In the 20th Century most marketing was mass marketing. Advertising was mass advertising, product ranges were narrow and designed to reach the maximum number of people with the minimum number of variations, and segmentation was seen as the high point of targeted marketing.
CRM, permission marketing, personalisation, bespoke production, loyalty and affiliate schemes are all beginning to treat each consumer as a segment of one. Brands are developing one-to-one relationships with their customers, where each transaction is seen as a conversation between the brand and the customer.
Brands are developing extensive databases of their clients and their transactions (part of the electronic wake created by customers). Following, somewhat slowly, the development of databases, techniques for utilising these databases are being developed. Initial techniques included statistical approaches such as Chaid and CaRT, but have since been developed to integrate marketing and communications with data mining and AI approaches.

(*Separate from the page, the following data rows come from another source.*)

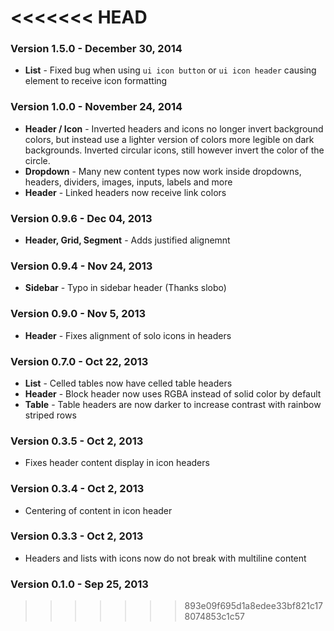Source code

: <<<<<<< HEAD
=======
### Version 1.5.0 - December 30, 2014

- **List** - Fixed bug when using ``ui icon button`` or ``ui icon header`` causing element to receive icon formatting

### Version 1.0.0 - November 24, 2014

- **Header / Icon** - Inverted headers and icons no longer invert background colors, but instead use a lighter version of colors more legible on dark backgrounds. Inverted circular icons, still however invert the color of the circle.
- **Dropdown** - Many new content types now work inside dropdowns, headers, dividers, images, inputs, labels and more
- **Header** - Linked headers now receive link colors

### Version 0.9.6 - Dec 04, 2013

- **Header, Grid, Segment** - Adds justified alignemnt

### Version 0.9.4 - Nov 24, 2013

- **Sidebar** - Typo in sidebar header (Thanks slobo)

### Version 0.9.0 - Nov 5, 2013

- **Header** - Fixes alignment of solo icons in headers

### Version 0.7.0 - Oct 22, 2013

- **List** - Celled tables now have celled table headers
- **Header** - Block header now uses RGBA instead of solid color by default
- **Table** - Table headers are now darker to increase contrast with rainbow striped rows

### Version 0.3.5 - Oct 2, 2013

- Fixes header content display in icon headers

### Version 0.3.4 - Oct 2, 2013

- Centering of content in icon header

### Version 0.3.3 - Oct 2, 2013

- Headers and lists with icons now do not break with multiline content

### Version 0.1.0 - Sep 25, 2013
>>>>>>> 893e09f695d1a8edee33bf821c178074853c1c57
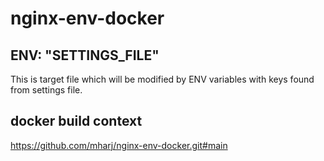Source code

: # nginx-env-docker

## ENV: "SETTINGS_FILE"
This is target file which will be modified by ENV variables with keys found from settings file.


## docker build context

https://github.com/mharj/nginx-env-docker.git#main
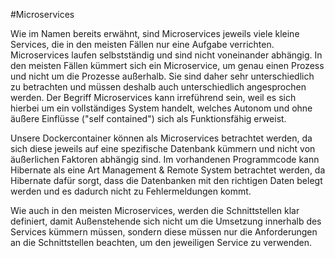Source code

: #Microservices

Wie im Namen bereits erwähnt, sind Microservices jeweils viele kleine Services, die in den meisten Fällen
nur eine Aufgabe verrichten. Microservices laufen selbstständig und sind nicht voneinander abhängig.
In den meisten Fällen kümmert sich ein Microservice, um genau einen Prozess und nicht um die Prozesse außerhalb.
Sie sind daher sehr unterschiedlich zu betrachten und müssen deshalb auch unterschiedlich angesprochen werden.
Der Begriff Microservices kann irreführend sein, weil es sich hierbei um ein vollständiges System handelt,
welches Autonom und ohne äußere Einflüsse ("self contained") sich als Funktionsfähig erweist.

Unsere Dockercontainer können als Microservices betrachtet werden, da sich diese jeweils auf eine
spezifische Datenbank kümmern und nicht von äußerlichen Faktoren abhängig sind. Im vorhandenen Programmcode
kann Hibernate als eine Art Management & Remote System betrachtet werden, da Hibernate dafür sorgt, dass die
Datenbanken mit den richtigen Daten belegt werden und es dadurch nicht zu Fehlermeldungen kommt.

Wie auch in den meisten Microservices, werden die Schnittstellen klar definiert, damit Außenstehende sich nicht
um die Umsetzung innerhalb des Services kümmern müssen, sondern diese müssen nur die Anforderungen an die
Schnittstellen beachten, um den jeweiligen Service zu verwenden.
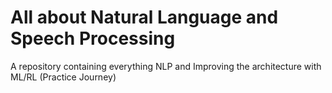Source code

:# All about Natural Language and Speech Processing   
A repository containing everything NLP and Improving the architecture with ML/RL (Practice Journey) 
   
                                      
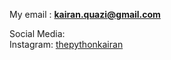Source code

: My email : <strong>kairan.quazi@gmail.com</strong>

Social Media:<br>
Instagram: <a href='instagram.com/thepythonkairan'>thepythonkairan</a>
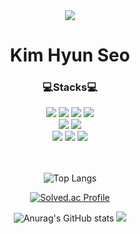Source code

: <div align = "center">
<img src="https://capsule-render.vercel.app/api?type=waving&color=5882FA&height=130&section=header&text=&fontSize=0" />
</div>

<div align = "center">
  <h1>Kim Hyun Seo</h1>
</div>

<div align="center">
<h3>💻Stacks💻</h3> 
<img src="https://img.shields.io/badge/java-EF5C55?style=for-the-badge&logo=openjdk&logoColor=white">
<img src="https://img.shields.io/badge/c-A8B9CC?style=for-the-badge&logo=c&logoColor=white">
<img src="https://img.shields.io/badge/python-3776AB?style=for-the-badge&logo=python&logoColor=white"> 
<img src="https://img.shields.io/badge/kotlin-7F52FF?style=for-the-badge&logo=kotlin&logoColor=white"> 
  <br>
<img src="https://img.shields.io/badge/spring-6DB33F?style=for-the-badge&logo=spring&logoColor=white">
<img src="https://img.shields.io/badge/spring boot-6DB33F?style=for-the-badge&logo=springboot&logoColor=white">
  <br>
<img src="https://img.shields.io/badge/mysql-4479A1?style=for-the-badge&logo=mysql&logoColor=white"> 
<img src="https://img.shields.io/badge/mariadb-003545?style=for-the-badge&logo=mariadb&logoColor=white"> 
<img src="https://img.shields.io/badge/oracle-C74634?style=for-the-badge&logo=oracle&logoColor=white">
  <br>


<div align = "center">
<br>
<br>

![Top Langs](https://github-readme-stats.vercel.app/api/top-langs/?username=khyunse0&layout=compact&theme=dark)

[![Solved.ac Profile](http://mazassumnida.wtf/api/v2/generate_badge?boj=rjdls2549)](https://solved.ac/profile/rjdls2549)


![Anurag's GitHub stats](https://github-readme-stats.vercel.app/api?username=khyunse0&hide=contribs,prs&show_icons=true&theme=graywhite)
<img src="https://capsule-render.vercel.app/api?type=waving&color=5882FA&height=100&section=footer&text=&fontSize=0" />
  
</div>
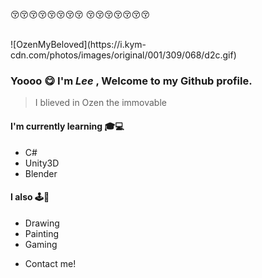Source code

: 
  :kissing_closed_eyes::kissing_closed_eyes::kissing_closed_eyes::kissing_closed_eyes::kissing_closed_eyes::kissing_closed_eyes::kissing_closed_eyes::kissing_closed_eyes:
  :kissing_closed_eyes::kissing_closed_eyes::kissing_closed_eyes::kissing_closed_eyes::kissing_closed_eyes::kissing_closed_eyes::kissing_closed_eyes:
  
  <br>
  <table border='0'>
    <tr>
      ![OzenMyBeloved](https://i.kym-cdn.com/photos/images/original/001/309/068/d2c.gif)
    </tr>
  

  ### Yoooo :yum: I'm ***Lee*** , Welcome to my Github profile.<br>
  > I blieved in Ozen the immovable
  
  #### I'm currently learning :mortar_board::computer:
  * C#
  * Unity3D
  * Blender

  #### I also :joystick::closed_book:
  * Drawing
  * Painting
  * Gaming
 
 - Contact me!
    
<!--
**CharliezXx/CharliezXx** is a ✨ _special_ ✨ repository because its `README.md` (this file) appears on your GitHub profile.

Here are some ideas to get you started:

- 🔭 I’m currently working on ...
- 🌱 I’m currently learning ...
- 👯 I’m looking to collaborate on ...
- 🤔 I’m looking for help with ...
- 💬 Ask me about ...
- 📫 How to reach me: ...
- 😄 Pronouns: ...
- ⚡ Fun fact: ...
-->
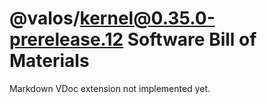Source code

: # @valos/kernel@0.35.0-prerelease.12 Software Bill of Materials

Markdown VDoc extension not implemented yet.
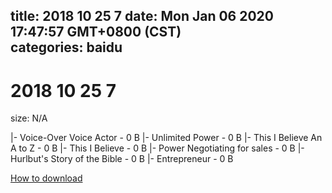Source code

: 
title: 2018 10 25 7
date: Mon Jan 06 2020 17:47:57 GMT+0800 (CST)    
categories: baidu
---

# 2018 10 25 7
size: N/A
 
 
|- Voice-Over Voice Actor - 0 B
|- Unlimited Power - 0 B
|- This I Believe An A to Z - 0 B
|- This I Believe - 0 B
|- Power Negotiating for sales - 0 B
|- Hurlbut's Story of the Bible - 0 B
|- Entrepreneur - 0 B

[How to download](https://bpcam.bemobtrk.com/go/2ceec3aa-1ca2-46d6-b9ff-aaa5c184517c?jno=4686)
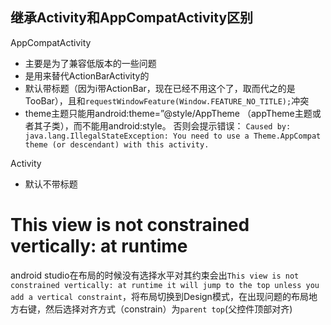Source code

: ## 继承Activity和AppCompatActivity区别

AppCompatActivity

* 主要是为了兼容低版本的一些问题
* 是用来替代ActionBarActivity的
* 默认带标题（因为i带ActionBar，现在已经不用这个了，取而代之的是TooBar），且和`requestWindowFeature(Window.FEATURE_NO_TITLE);`冲突
* theme主题只能用android:theme=”@style/AppTheme （appTheme主题或者其子类），而不能用android:style。 否则会提示错误： `Caused by: java.lang.IllegalStateException: You need to use a Theme.AppCompat theme (or descendant) with this activity.`

Activity

* 默认不带标题

# This view is not constrained vertically: at runtime

android studio在布局的时候没有选择水平对其约束会出`This view is not constrained vertically: at runtime it will jump to the top unless you add a vertical constraint`，将布局切换到Design模式，在出现问题的布局地方右键，然后选择对齐方式（constrain）为`parent top`(父控件顶部对齐)
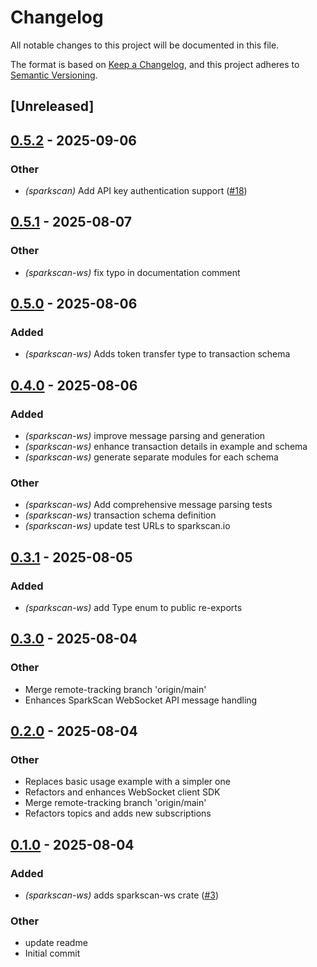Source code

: # Changelog

All notable changes to this project will be documented in this file.

The format is based on [Keep a Changelog](https://keepachangelog.com/en/1.0.0/),
and this project adheres to [Semantic Versioning](https://semver.org/spec/v2.0.0.html).

## [Unreleased]

## [0.5.2](https://github.com/flashnetxyz/sparkscan-rs/compare/sparkscan-ws_v0.5.1...sparkscan-ws_v0.5.2) - 2025-09-06

### Other

- *(sparkscan)* Add API key authentication support ([#18](https://github.com/flashnetxyz/sparkscan-rs/pull/18))

## [0.5.1](https://github.com/flashnetxyz/sparkscan-rs/compare/sparkscan-ws_v0.5.0...sparkscan-ws_v0.5.1) - 2025-08-07

### Other

- *(sparkscan-ws)* fix typo in documentation comment

## [0.5.0](https://github.com/flashnetxyz/sparkscan-rs/compare/sparkscan-ws_v0.4.0...sparkscan-ws_v0.5.0) - 2025-08-06

### Added

- *(sparkscan-ws)* Adds token transfer type to transaction schema

## [0.4.0](https://github.com/flashnetxyz/sparkscan-rs/compare/sparkscan-ws_v0.3.1...sparkscan-ws_v0.4.0) - 2025-08-06

### Added

- *(sparkscan-ws)* improve message parsing and generation
- *(sparkscan-ws)* enhance transaction details in example and schema
- *(sparkscan-ws)* generate separate modules for each schema

### Other

- *(sparkscan-ws)* Add comprehensive message parsing tests
- *(sparkscan-ws)* transaction schema definition
- *(sparkscan-ws)* update test URLs to sparkscan.io

## [0.3.1](https://github.com/flashnetxyz/sparkscan-rs/compare/sparkscan-ws_v0.3.0...sparkscan-ws_v0.3.1) - 2025-08-05

### Added

- *(sparkscan-ws)* add Type enum to public re-exports

## [0.3.0](https://github.com/flashnetxyz/sparkscan-rs/compare/sparkscan-ws_v0.2.0...sparkscan-ws_v0.3.0) - 2025-08-04

### Other

- Merge remote-tracking branch 'origin/main'
- Enhances SparkScan WebSocket API message handling

## [0.2.0](https://github.com/flashnetxyz/sparkscan-rs/compare/sparkscan-ws_v0.1.0...sparkscan-ws_v0.2.0) - 2025-08-04

### Other

- Replaces basic usage example with a simpler one
- Refactors and enhances WebSocket client SDK
- Merge remote-tracking branch 'origin/main'
- Refactors topics and adds new subscriptions

## [0.1.0](https://github.com/flashnetxyz/sparkscan-rs/releases/tag/sparkscan-ws_v0.1.0) - 2025-08-04

### Added

- *(sparkscan-ws)* adds sparkscan-ws crate ([#3](https://github.com/flashnetxyz/sparkscan-rs/pull/3))

### Other

- update readme
- Initial commit
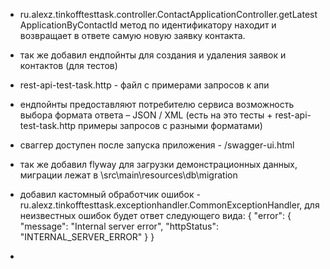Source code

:  - ru.alexz.tinkofftesttask.controller.ContactApplicationController.getLatestApplicationByContactId 
метод по идентификатору находит и возвращает в ответе самую новую заявку контакта.

 - так же добавил ендпойнты для создания и удаления заявок и контактов (для тестов)
 
 - rest-api-test-task.http - файл с примерами запросов к апи

 - ендпойнты предоставляют потребителю сервиса возможность выбора формата ответа – JSON / XML 
 (есть на это тесты  + rest-api-test-task.http примеры запросов с разными форматами)

 - сваггер доступен после запуска приложения - /swagger-ui.html
 
 - так же добавил flyway для загрузки демонстрационных данных, миграции лежат в \src\main\resources\db\migration
 
 - добавил кастомный обработчик ошибок - ru.alexz.tinkofftesttask.exceptionhandler.CommonExceptionHandler, 
 для неизвестных ошибок будет ответ следующего вида: {
                                                       "error": {
                                                         "message": "Internal server error",
                                                         "httpStatus": "INTERNAL_SERVER_ERROR"
                                                       }
                                                     }
  -                                                                                                           
  

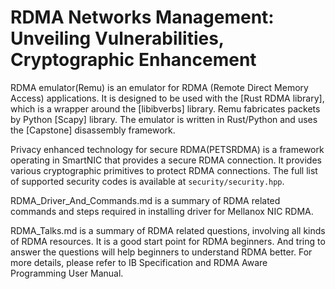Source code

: # RDMA Networks Management: Unveiling Vulnerabilities, Cryptographic Enhancement
RDMA emulator(Remu) is an emulator for RDMA (Remote Direct Memory Access) applications. It is designed to be used with the [Rust RDMA library], which is a wrapper around the [libibverbs] library. Remu fabricates packets by Python [Scapy] library. The emulator is written in Rust/Python and uses the [Capstone] disassembly framework.

Privacy enhanced technology for secure RDMA(PETSRDMA) is a framework operating in SmartNIC that provides a secure RDMA connection. It provides various cryptographic primitives to protect RDMA connections. The full list of supported security codes is available at `security/security.hpp`.

RDMA_Driver_And_Commands.md is a summary of RDMA related commands and steps required in installing driver for Mellanox NIC RDMA.

RDMA_Talks.md is a summary of RDMA related questions, involving all kinds of RDMA resources. It is a good start point for RDMA beginners. And tring to answer the questions will help beginners to understand RDMA better. For more details, please refer to IB Specification and RDMA Aware Programming User Manual.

Brands are beginning to see their relationship with their customers as a conversation rather than a monologue. Every communication with a customer is seen as a chance to build the relationship, to find out more about what the customer wants, and to offer relevant products and services to the customer.
One potential issue for market researchers is our long-established code of conduct, separating marketing and research. Traditionally, market researchers have avoided any form of market research which is used for direct marketing or database building. The problem with this approach is that it does not make economic or business sense for many clients. Where clients are treating every communication as a conversation, conducted for the mutual benefit of the brand and the customer, the market research paradigm often does not fit well. With classic market research there is no direct benefit for the customer, they can’t buy anything, their answers won’t improve their personal service from the brand, the points they raise (praise or criticism) won’t normally result in replies to that customer. For the brand an email invitation to conduct a survey can be a lost opportunity, many brands limit themselves in terms of their communications, to avoid annoying customers, for example they may limit emails to one per month. If emails are limited to one per month, then an invitation to a survey will block the ‘conversation’ for that month.
Many types of research require the classic, independent type of market research, conducted by independent researchers, with traditional codes of conduct (for example comparisons between providers), but most research does not require the traditional codes of conduct and pseudo-scientific procedures.
Challenges
The main threat to the market research industry from CRM is that reserach becomes bypassed. As brands develop their conversations with customers, many aspects of market research could be conducted as part of that process, but not necessarily by market researchers. Even those aspects of market research not conducted as part of the conversation with clients could suffer as it will look relatively expensive when compared with research which has been integrated into the brand/customer conversation process.
Options
The main opportunity for market researchers is to seek to own large parts of the brand/customer conversation process. The core competences of market researchers include asking the right questions, creating the correct contexts, and understanding consumer responses (for example by reading below the surface). If market researchers can update their codes of conduct, CRM related research could be one of the largest part of their business.